Durch das mit 1.5.1997 (und damit während des Verfahrens) erfolgte Inkrafttreten der in der Revision ins Treffen geführten Bestimmung des § 19c AZG idF der Nov. BGBl I Nr. 46/1997 ergibt sich für den hier zu beurteilenden Fall kein anderes Ergebnis. Die Abs 1 und 2 dieser Bestimmung haben folgenden Wortlaut:

"(1) Die Lage der Normalarbeitszeit und ihre Änderung ist zu vereinbaren, soweit sie nicht durch Normen der kollektiven Rechtsgestaltung festgesetzt wird.

(2) Abweichend von Abs 1 kann die Lage der Normalarbeitszeit vom Arbeitgeber geändert werden, wenn

1. dies aus objektiven, in der Art der Arbeitsleistung gelegenen Gründen sachlich gerechtfertigt ist,

2. dem Arbeitnehmer die Lage der Normalarbeitszeit für die jeweilige Woche mindestens zwei Wochen im vorhinein mitgeteilt wird,

3. berücksichtigungswürdige Interessen des Arbeitnehmers dieser Einteilung nicht entgegenstehen und

4. keine Vereinbarung entgegensteht."

Der Revisionswerberin ist zuzugestehen, daß die in Abs 2 Z 4 der zitierten Bestimmung angeführte Voraussetzung, wonach der Änderung keine Vereinbarung entgegenstehen darf, im Hinblick darauf, daß nach Abs 1 die Lage der Arbeitszeit prinzipiell zu vereinbaren ist, nicht wünschenswert deutlich formuliert wurde.

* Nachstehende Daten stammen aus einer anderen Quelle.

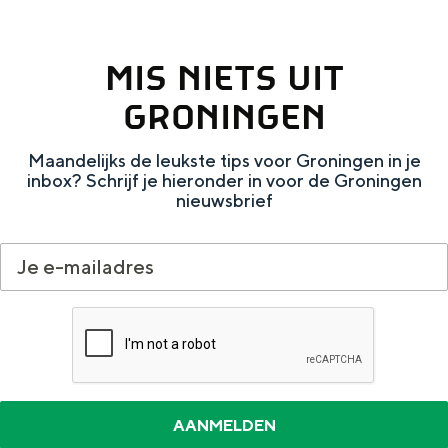
e
h
S
r
e
i
MIS NIETS UIT
t
E
e
GRONINGEN
a
n
z
a
g
u
Maandelijks de leukste tips voor Groningen in je
l
l
r
inbox? Schrijf je hieronder in voor de Groningen
nieuwsbrief
H
i
d
u
s
e
i
h
u
d
p
t
i
a
s
g
g
c
e
e
h
t
e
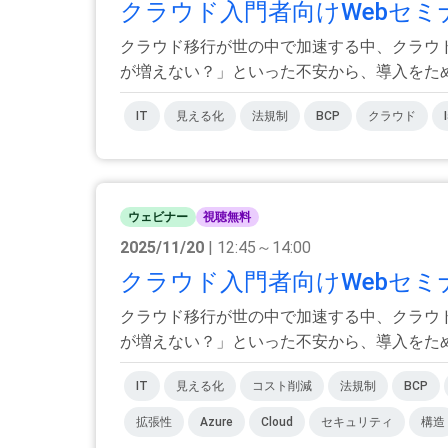
クラウド入門者向けWebセミ
クラウド移行が世の中で加速する中、クラウ
が増えない？」といった不安から、導入をためら
IT
見える化
法規制
BCP
クラウド
ウェビナー
視聴無料
2025/11/20
| 12:45～14:00
クラウド入門者向けWebセミ
クラウド移行が世の中で加速する中、クラウ
が増えない？」といった不安から、導入をためら
IT
見える化
コスト削減
法規制
BCP
拡張性
Azure
Cloud
セキュリティ
構造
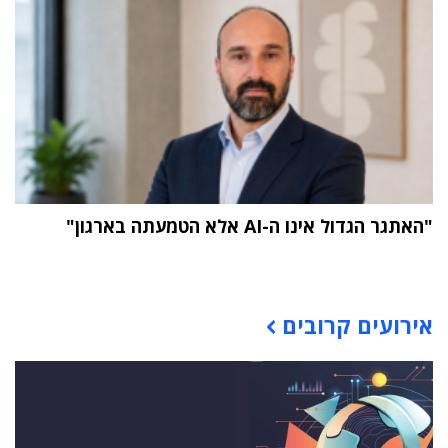
"האתגר הגדול אינו ה-AI אלא הטמעתה בארגון"
תוכן פרסומי
אירועים קרובים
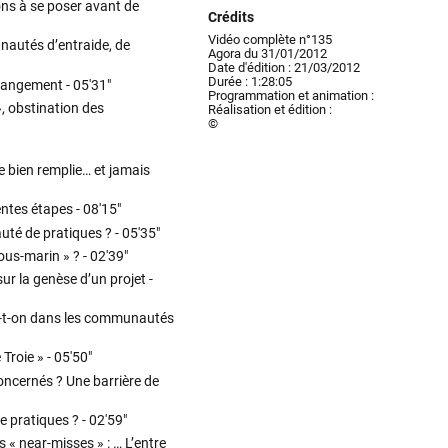
ns à se poser avant de
Crédits
Vidéo complète n°135
autés d’entraide, de
Agora du 31/01/2012
Date d'édition : 21/03/2012
Durée : 1:28:05
hangement -
05'31"
Programmation et animation :
, obstination des
Réalisation et édition :
©
e bien remplie… et jamais
entes étapes -
08'15"
té de pratiques ? -
05'35"
ous-marin » ? -
02'39"
r la genèse d’un projet -
rle-t-on dans les communautés
 Troie » -
05'50"
ncernés ? Une barrière de
 pratiques ? -
02'59"
s « near-misses » : … L’entre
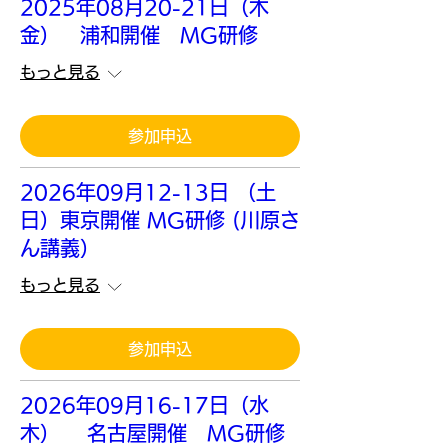
2025年08月20-21日（木
金） 浦和開催 MG研修
もっと見る
参加申込
2026年09月12-13日 （土
日）東京開催 MG研修 (川原さ
ん講義）
もっと見る
参加申込
2026年09月16-17日（水
木） 名古屋開催 MG研修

Von der Lehre wurde aber überzeugend nachgewiesen, daß der Gesetzgeber damit zum Ausdruck bringen wollte, daß selbst bei Vorliegen der übrigen Voraussetzungen des § 19c Abs 2 AZG der Arbeitgeber an die vertragliche Grundlage gebunden ist und eine Änderung der Lage der Arbeitszeit auch bei Vorliegen der sonstigen Voraussetzungen nur zulässig ist, wenn dies in der Vereinbarung über die Lage der Arbeitszeit ausdrücklich vorgesehen ist (Schwarz/Löschnigg, Arbeitsrecht6 400 und "Arbeitsrecht aus trüber Quelle", ÖJZ 1994, 220 [zur wortidenten, damals nur die Teilzeitarbeit betreffenden Bestimmung des § 19c Abs 3 AZG idF vor der Novelle BGBl I Nr. 46/1997). Dieser Meinung schließt sich auch der erkennende Senat an, weil nur sie mit der deklarierten Absicht des Gesetzgebers in Einklang zu bringen ist, mit der Schaffung des nunmehrigen § 19c AZG das Weisungsrecht des Arbeitgebers gegenüber der bisherigen Rechtslage einzuschränken (622 BlgNR 20. GP 7). Damit steht aber auch nach der nunmehrigen Rechtslage die zwischen den Parteien zustandegekommene Vereinbarung, nach der die Klägerin an Sonntagen nicht zu arbeiten hat, der einseitigen Anordnung von Sonntagsarbeit durch die Beklagte entgegen. Mit ihrem Einwand, es sei betriebsbedingt unbedingt erforderlich, an Sonntagen zu arbeiten, ist daher die Beklagte - wie schon vom Berufungsgericht - auf ihr Kündigungsrecht zu verweisen. Es ist ihr aber verwehrt, der Klägerin eine vom Arbeitsvertrag abweichende Verpflichtung aufzuzwingen.

Die Entscheidung über die Kosten des Revisionsverfahrens gründet sich auf die §§ 41, 50 Abs 1 ZPO.